Theo wasn’t interested in things like that, but she listened to Colette’s lessons, and she tried to follow them because she knew it mattered to her grandfather. He was always dressed neat and perfect, his hair cut and his short and pointed beard groomed. Back when she’d lived in the family house, he’d always told her and Pax off if they ran inside with dirty knees or untucked shirts.

She wished she had enough telekinetic power to ’port over her hairbrush, but wherever she was now, it was really far from her room. She couldn’t reach that place with her mind. Not wanting to look at her grandfather and see the nothingness for her on his face, she just looked out the window at the strange city through which they were passing.

The people looked like at home, but their clothes were a bit different and the buildings were a lot different. Some of them seemed really old and had the style of round domes she’d seen in a geosocial lesson about India. But she didn’t think this was India. The people didn’t dress the way she’d been taught many people in India dressed, and their skin was mostly pale like hers.

Then the people disappeared and so did the buildings and they left the strange city behind, driving and driving until the teleporter who was the driver pulled up in front of a set of thick metal gates.

“This is why we didn’t teleport in, Theodora.” Her grandfather’s voice snapped her to attention. “I wanted you to see these gates, understand that if you ever give me cause to take you through them again, you won’t come back out.”

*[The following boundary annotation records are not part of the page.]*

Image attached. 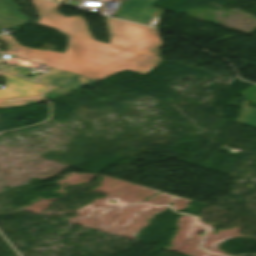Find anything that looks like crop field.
<instances>
[{
	"label": "crop field",
	"mask_w": 256,
	"mask_h": 256,
	"mask_svg": "<svg viewBox=\"0 0 256 256\" xmlns=\"http://www.w3.org/2000/svg\"><path fill=\"white\" fill-rule=\"evenodd\" d=\"M158 1L160 0H126L116 17L156 27L164 11L151 7Z\"/></svg>",
	"instance_id": "crop-field-2"
},
{
	"label": "crop field",
	"mask_w": 256,
	"mask_h": 256,
	"mask_svg": "<svg viewBox=\"0 0 256 256\" xmlns=\"http://www.w3.org/2000/svg\"><path fill=\"white\" fill-rule=\"evenodd\" d=\"M12 1L13 0H0V13L28 21V18L20 14L21 12L19 13L17 10L18 6H16Z\"/></svg>",
	"instance_id": "crop-field-7"
},
{
	"label": "crop field",
	"mask_w": 256,
	"mask_h": 256,
	"mask_svg": "<svg viewBox=\"0 0 256 256\" xmlns=\"http://www.w3.org/2000/svg\"><path fill=\"white\" fill-rule=\"evenodd\" d=\"M4 71L26 77L29 69L3 64Z\"/></svg>",
	"instance_id": "crop-field-8"
},
{
	"label": "crop field",
	"mask_w": 256,
	"mask_h": 256,
	"mask_svg": "<svg viewBox=\"0 0 256 256\" xmlns=\"http://www.w3.org/2000/svg\"><path fill=\"white\" fill-rule=\"evenodd\" d=\"M40 20L38 24L69 36L65 54L26 48L11 35L0 36L8 54L25 60L101 80L125 69L146 75L157 64L161 46L156 29L107 17L111 44L94 41L82 17H67L56 12L60 4L32 0Z\"/></svg>",
	"instance_id": "crop-field-1"
},
{
	"label": "crop field",
	"mask_w": 256,
	"mask_h": 256,
	"mask_svg": "<svg viewBox=\"0 0 256 256\" xmlns=\"http://www.w3.org/2000/svg\"><path fill=\"white\" fill-rule=\"evenodd\" d=\"M4 74L6 77V89H0V99L39 95L48 87L33 83L15 76Z\"/></svg>",
	"instance_id": "crop-field-4"
},
{
	"label": "crop field",
	"mask_w": 256,
	"mask_h": 256,
	"mask_svg": "<svg viewBox=\"0 0 256 256\" xmlns=\"http://www.w3.org/2000/svg\"><path fill=\"white\" fill-rule=\"evenodd\" d=\"M28 23L27 21L7 17L4 15H0V24H11V25H18L22 26L23 24ZM26 25V24H25Z\"/></svg>",
	"instance_id": "crop-field-9"
},
{
	"label": "crop field",
	"mask_w": 256,
	"mask_h": 256,
	"mask_svg": "<svg viewBox=\"0 0 256 256\" xmlns=\"http://www.w3.org/2000/svg\"><path fill=\"white\" fill-rule=\"evenodd\" d=\"M35 81L67 89H79L85 84L92 85L97 81L77 76L73 73L52 68L51 72L38 75Z\"/></svg>",
	"instance_id": "crop-field-3"
},
{
	"label": "crop field",
	"mask_w": 256,
	"mask_h": 256,
	"mask_svg": "<svg viewBox=\"0 0 256 256\" xmlns=\"http://www.w3.org/2000/svg\"><path fill=\"white\" fill-rule=\"evenodd\" d=\"M52 1L65 2L66 0H52Z\"/></svg>",
	"instance_id": "crop-field-11"
},
{
	"label": "crop field",
	"mask_w": 256,
	"mask_h": 256,
	"mask_svg": "<svg viewBox=\"0 0 256 256\" xmlns=\"http://www.w3.org/2000/svg\"><path fill=\"white\" fill-rule=\"evenodd\" d=\"M67 92H68L67 89H52L48 93L44 94L43 97L50 100H54L57 96Z\"/></svg>",
	"instance_id": "crop-field-10"
},
{
	"label": "crop field",
	"mask_w": 256,
	"mask_h": 256,
	"mask_svg": "<svg viewBox=\"0 0 256 256\" xmlns=\"http://www.w3.org/2000/svg\"><path fill=\"white\" fill-rule=\"evenodd\" d=\"M0 77H1V75H0Z\"/></svg>",
	"instance_id": "crop-field-12"
},
{
	"label": "crop field",
	"mask_w": 256,
	"mask_h": 256,
	"mask_svg": "<svg viewBox=\"0 0 256 256\" xmlns=\"http://www.w3.org/2000/svg\"><path fill=\"white\" fill-rule=\"evenodd\" d=\"M42 101L44 100L39 96L2 99L0 100V108H12V105H22V104H28L31 102L38 103Z\"/></svg>",
	"instance_id": "crop-field-6"
},
{
	"label": "crop field",
	"mask_w": 256,
	"mask_h": 256,
	"mask_svg": "<svg viewBox=\"0 0 256 256\" xmlns=\"http://www.w3.org/2000/svg\"><path fill=\"white\" fill-rule=\"evenodd\" d=\"M237 121L256 127V109L248 107L246 100H243L242 109Z\"/></svg>",
	"instance_id": "crop-field-5"
}]
</instances>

Theo stared at the cold metal . . . and sucked in a breath when she saw the electricity that arced a searing blue at the top, above what looked like spikes sharp enough to stab a person straight through from one side to the other.

She’d never seen electricity like that, out there in the open.

“It’s a warning,” her grandfather said at the same time. “No one should be out this way regardless, since we own a large chunk of the area, but the visual warning should halt anyone curious enough to make the attempt.”

Theo tried not to panic. He hadn’t read her mind. She’d been staring at the electricity, so he’d told her why it was like that. “I understand,” she managed to say in a calm voice.